In this post I explore some of the data on onshore wind electricity generation in Great Britain. The goal of this exercise was to practice my python/pandas skills, and data analysis and visualisation more generally. I set out to address the following broad questions.

  1. How has the energy generated by onshore wind changed in the last 10 years?
  2. How does it differ between England, Scotland and Wales?
  3. What are the key factors in determining how much is generated?

A note on the data

I’m using “accredited official statistics” obtained from the gov.uk website, covering renewable energy generation in the time period 2014-2023, and wind data from the archive of the Centre for Environmental Data Analysis (CEDA).

The gov.uk data is regional, and therefore a significant amount of it is suppressed for commercial or security reasons. This factored into my choice to work on offshore wind data: not only does this source of energy represent a significant portion of the renewables output in any given year, but the data is mostly complete. However, it seems that the data for Northern Ireland is very flawed/incomplete, and I am therefore excluding it from the analysis (whence GB instead of UK).

The gov.uk data is in a spreadsheet, which was easily read into pandas. The CEDA archive data comes in NetCDF format, a highly structured self-describing data format which was new to me. Pandas is naturally up to the task of extracting this into dataframes.

Whole of Great Britain

Firstly, lets address question 1. Below is a plot of the total energy generated by onshore windfarms, over the 10 year period in question (according to the gov.uk figures). The general trend is clearly increasing but not monotonically - it does decrease in some years. Energy generated

In particular, we have a marked decrease between 2020 and 2021. Clearly, wind energy is at the mercy of the weather. But can an approximately 5 terawatthour decrease be explained by variation in the wind?

Lets replot the yearly generation figures, this time with the yearly average wind speed overlaid (data from CEDA).

Generationg with wind

The large drop in 2021 appears to correspond to a drop in average windspeed which is significant, relative to the figures for other years.

Interestingly, wind speed appears to be trending down over the long term. The 10 year period we’re looking at is broadly representative of trend since the late 1960s, as seen in the CEDA data below.

Long-term wind trend

Despite this downward trend, we’re seeing a long-term increase in total energy generated (moderated by yearly fluctuations in wind speed).

By Nation

To address question 2., we’ll look at the respective total energy generated by England, Scotland and Wales.

Energy generated by nation

Scotland’s production is far ahead of the other two. What might be driving the differences? Why does Scotland produce so much more?

Firstly, it doesn’t really make sense to compare absolute values since, for example, England is more than 6 times the area of Wales. So lets look at energy generated per square km of land.

Energy vs land area

Under this metric, Wales overtakes England into second place, but there is still a clear difference between the three nations. Perhaps there are just more windfarms in Scotland?

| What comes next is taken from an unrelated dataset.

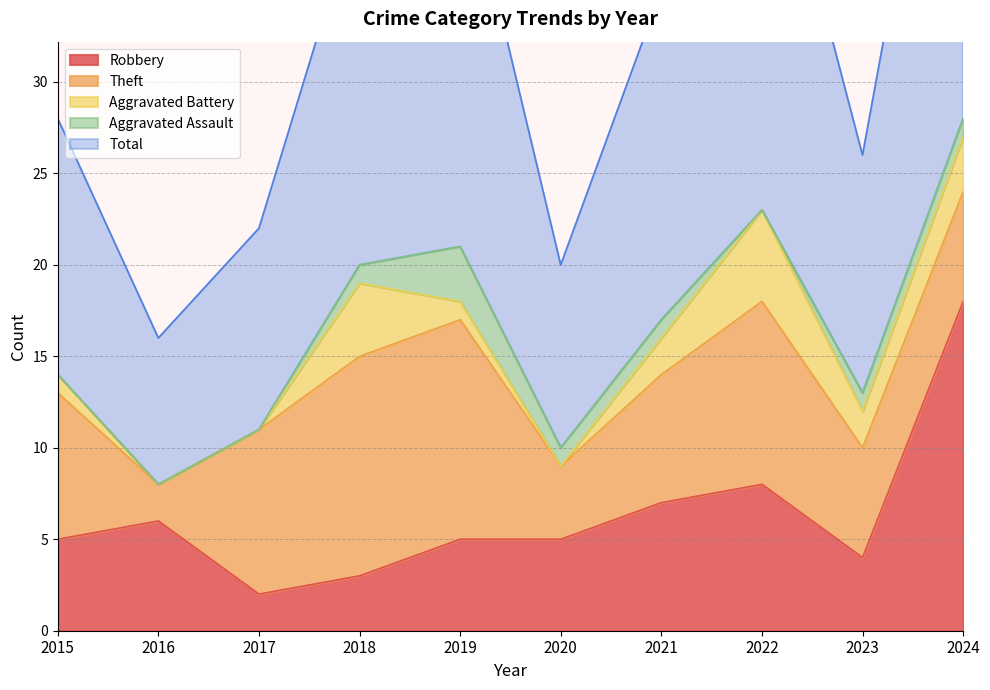

Is the value of Total at 2021 greater than the value of Aggravated Battery at 2019?

Yes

The government statistics include the number of sites in each nation, so we can “normalise” by looking at the average generation per site, for each nation. We will also include the wind speed (blue line).

Energy vs land area

When we account for the number of sites, the differences between the nations become smaller, but still significant. Much more clearly however, the energy generation is closely tracking the average wind speed in each nation, at least from around 2018 onwards. Even when normalising in this way, it still looks like the overall trend is more energy per site, despite the gradual reduction in wind speed as mentioned above. Without looking into it further, this could reasonably be attributed to an increasing size of the average windfarm and/or an improvement in the technology for converting wind to electricity.

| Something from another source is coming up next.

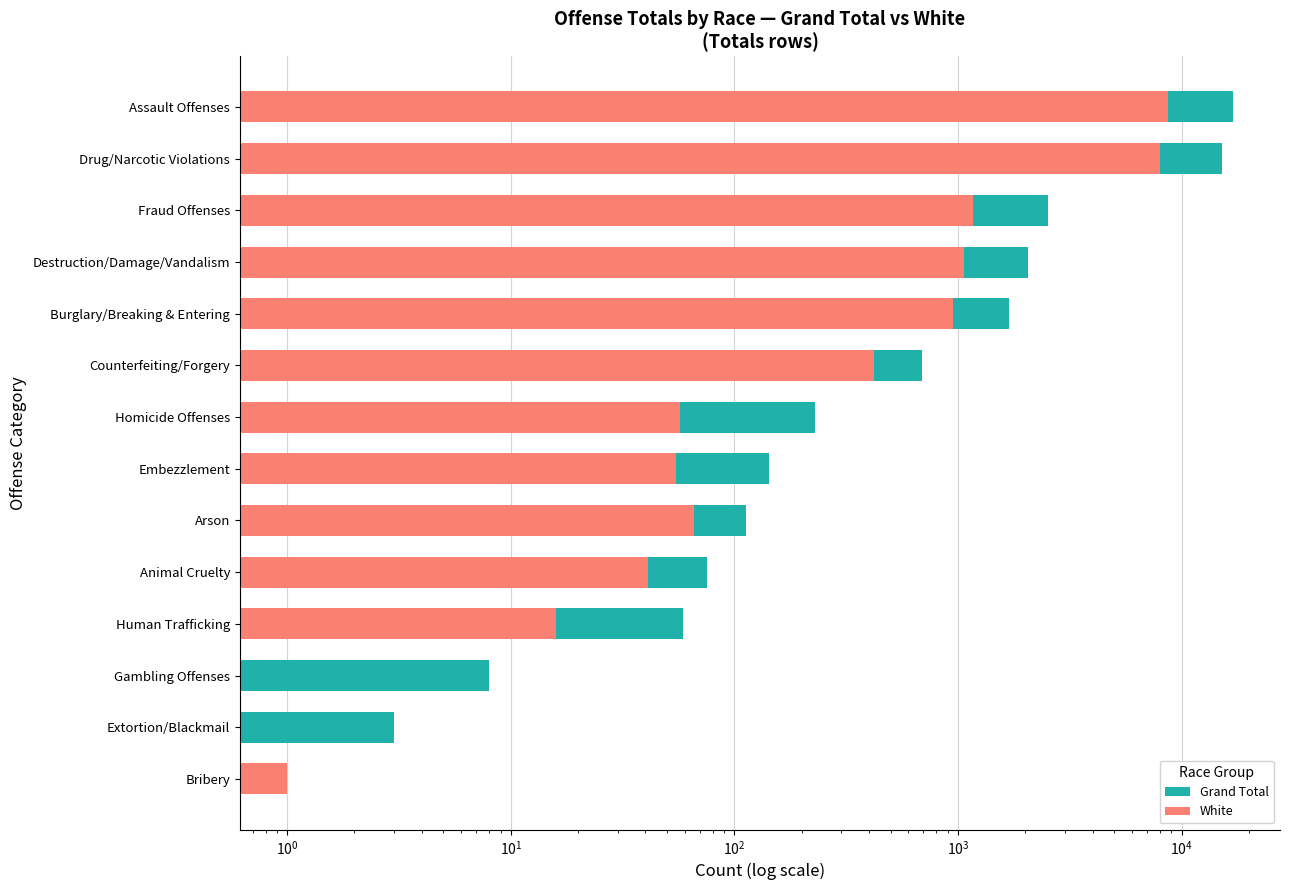

How many values in the White series exceed 66?

6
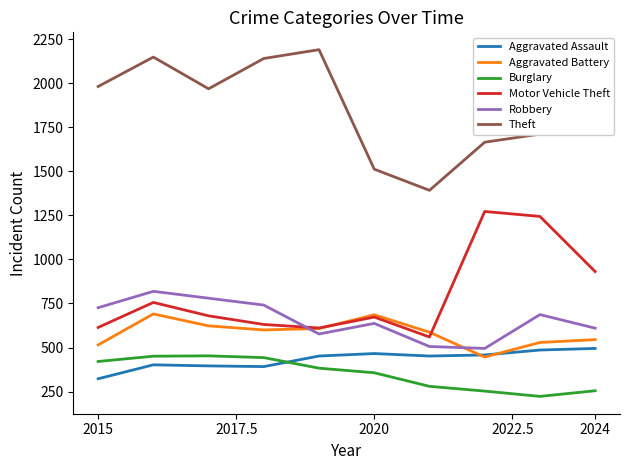

What is the smallest value displayed?

223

So we can hypothesise that average wind speed is a good predictor of energy generation (for an average onshore windfarm). This is not revolutionary but it is nice to see the data reflecting what we might expect.

Coming soon…

The dataset is broken down by Local Authority, so we can test our hypothesis at a much more granular level. Ideally, we could also make this a lot more statistically rigorous.

I intend to make the code public too in due course.